Jesse did make a big mistake not listening to Barry in the field but I place most of the blame on Barry as the more responsible figure. He should have known better than to stand next to that conveniently placed mirror when battling Mirror Master.


Grant Gustin as The Flash and Violet Beane as Jesse Quick in The Flash. The CW.


Barry being trapped in the mirror provided another meaningful scene when he spoke to Iris about how it can be easier to fail than it is to succeed. Sometimes the closer you get to something you’ve wanted for a long time, you start to realize how scary it could be, or that it isn’t something you truly want even if it’s something you thought you desired your entire life.
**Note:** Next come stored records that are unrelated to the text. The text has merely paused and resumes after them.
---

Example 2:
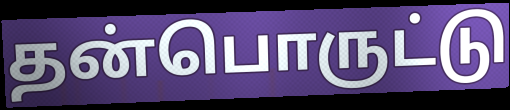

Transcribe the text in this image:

தன்பொருட்டு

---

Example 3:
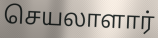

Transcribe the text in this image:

செயலாளார்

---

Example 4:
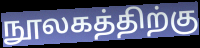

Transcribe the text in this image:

நூலகத்திற்கு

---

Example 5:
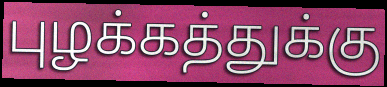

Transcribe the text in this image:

புழக்கத்துக்குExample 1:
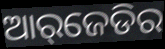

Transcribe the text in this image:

ଆର୍‌ଜେଡିର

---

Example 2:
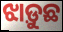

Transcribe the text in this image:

ଝାଡ଼ୁଛ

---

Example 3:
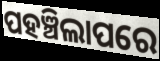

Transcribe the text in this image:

ପହଞ୍ଚିଲାପରେ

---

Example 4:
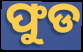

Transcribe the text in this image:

ଫୁଡ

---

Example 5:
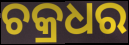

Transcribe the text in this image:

ଚକ୍ରଧରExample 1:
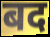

Finally, Caitlin is starting to turn into Killer Frost. Seeing her begin to accept her powers in order to do some good is just the beginning of her downfall to becoming the iconic villain. I only wish Barry would have seen it her freeze the mirror. His entrance back into the normal world and the main lab was awkward. Almost as if there was a scene left on the cutting-room floor there.

The circle of mirrors was a clever way to trap Mirror Master but I was a little disappointed when Captain Cold was revealed to be a hologram. I think my favorite part of the showdown and possibly the entire episode was when Jesse went up against Top for the second time and lapped circles around her turning her into a spinning Top just before Jesse gave her one last slug.

Overall, what could have been a great episode was bogged down by plot holes. The new rogues were okay. Top overshadowed Mirror Master a bit with her performance for me but hopefully this won’t be the last we see of them. It would be a shame for the iconic rogue Mirror Master be left as nothing more but a disposable villain of the week. Fortunately, Barry and the rest of Team Flash were able to provide meaningful scenes that developed their characters along with Harry and Cisco providing just the right amount of levity. Great to see Cisco acting more like himself as well.